I was pleased to see Joe’s essay style is lucid and unaffected — and as digressive and roundabout as he can be in conversation.  So the effect is halfway between formal essay and a conversation in Joe and Marguerite’s book-crammed campus flat.

He opens with J.M. Coetzee‘s Elizabeth Costello, discussing the title character’s revulsion at Paul West’s The Very Rich Hours of Count von Stauffenberg, which describes degrading,  obscene details of the execution of Hitler’s would-be assassins.  But the details recounted are fictional.  No one was there to say what had actually happened.

Not sexy

“What troubles her above all is that, while appalled and repelled by the book, she had not been able to push it away entirely. It had resisted her feelings of revulsion and disgust, and she feared that some of the ‘absolute evil’ it depicted had, as it were, also infected her; ‘she felt, she could have sworn, the brush of Satan’s hot, leathery wing.”

(The protagonist also shares Coetzee’s passionate vegetarianism: “If Satan is not rampant in the abattoir, casting the shadow of its wings over the beast … where is he?”)

Mario Vargas Llosa, author of The Feast of the Goat, another book that portrays evil in graphic detail, has a different take.  (And here’s where Dostoevsky comes into play.)  Joe quotes the Peruvian author:

“Perhaps we would be able to read what Mr. West wrote and learn from it, and therefore come out stronger rather than weaker. … The manner in which a poem, a novel, a play works on the sensibility or on a character varies to infinity, and much more as a result of the reader than rather than of the work.  To read Dostoevsky may, in some cases, lead to traumatic and criminal consequences, while on the other hand it is not impossible that the spermatic iniquities of the Marquis de Sade have increased the percentage of virtuous readers, vaccinating them against carnal vice.”

Sorry.  I’m with fellow vegetarians Coetzee and Elizabeth Costello on this one. I know what it is like to feel polluted even by a brilliantly written book (perhaps more so then).  But the good Prof. Frank has a different p.o.v. altogether:  “The details chosen to evoke the scene are his [West’s] own creation, and her [Costello’s] horrified response cannot simply be fobbed off as a private reader reaction.”  Recalling Dostoevsky’s murders in Crime and Punishment, he writes:

Pity, terror, and dinner soon

“One would be hard put to match such grisly details in either the European or the Russian novel of the same period, but their effect is ultimately offset by the intensity of Raskolnikov’s inner suffering and his final inability to endure his total estrangement from the rest of humanity.  …  One can find example after example in Dostoevsky’s works of the same boldness in depicting evil at work and the same effort to overcome its effects.”
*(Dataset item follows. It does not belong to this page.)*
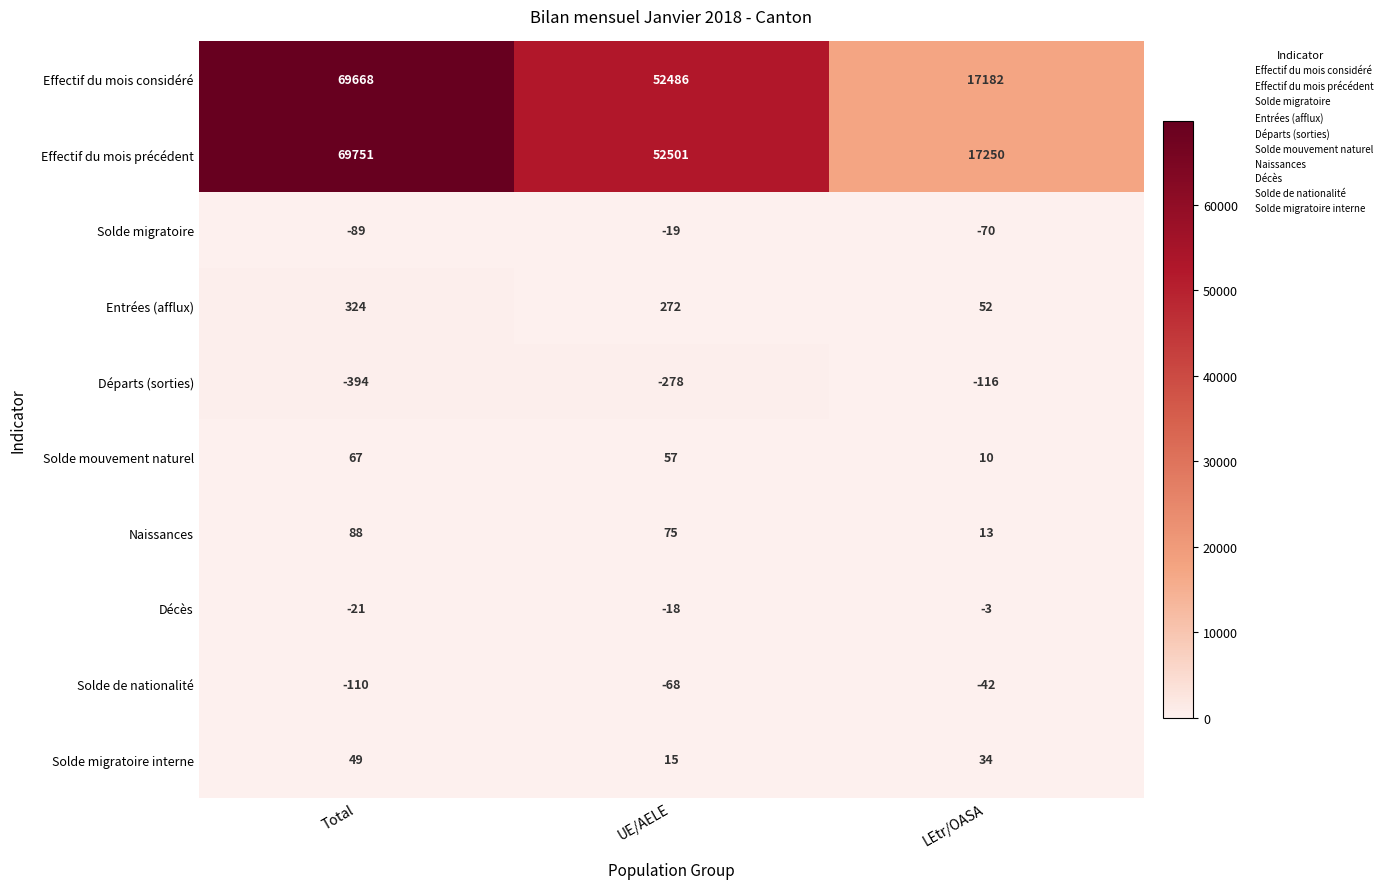

What is the spread (max minus min) of values at LEtr/OASA?

17366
He returns to Costello, Coetzee, and Paul West:

“… as author he [West] is responsible for the manner in which he depicts this episode; and there is no evidence here of pity, only terror and even horror.  It is such horror that leads Costello to level against him the charge of ‘obscenity,’ and to arrive at her extreme conclusion. ‘To save our humanity, certain things that we may want to see (may want to see because we are human!) must for ever remain off-stage.  Paul West … has shown what ought not to be shown.'”

Costello longs to argue with West, “some confrontation leading to some final word” — however, concludes Frank, “one cannot help thinking that the person Costello really wishes to meet, rather than Paul West, is an incarnation of Dostoevsky.”

And perhaps Charles Dickens, as well.  And Victor Hugo.  Maybe Lev Tolstoy, too. May I come to that dinner?  Soon?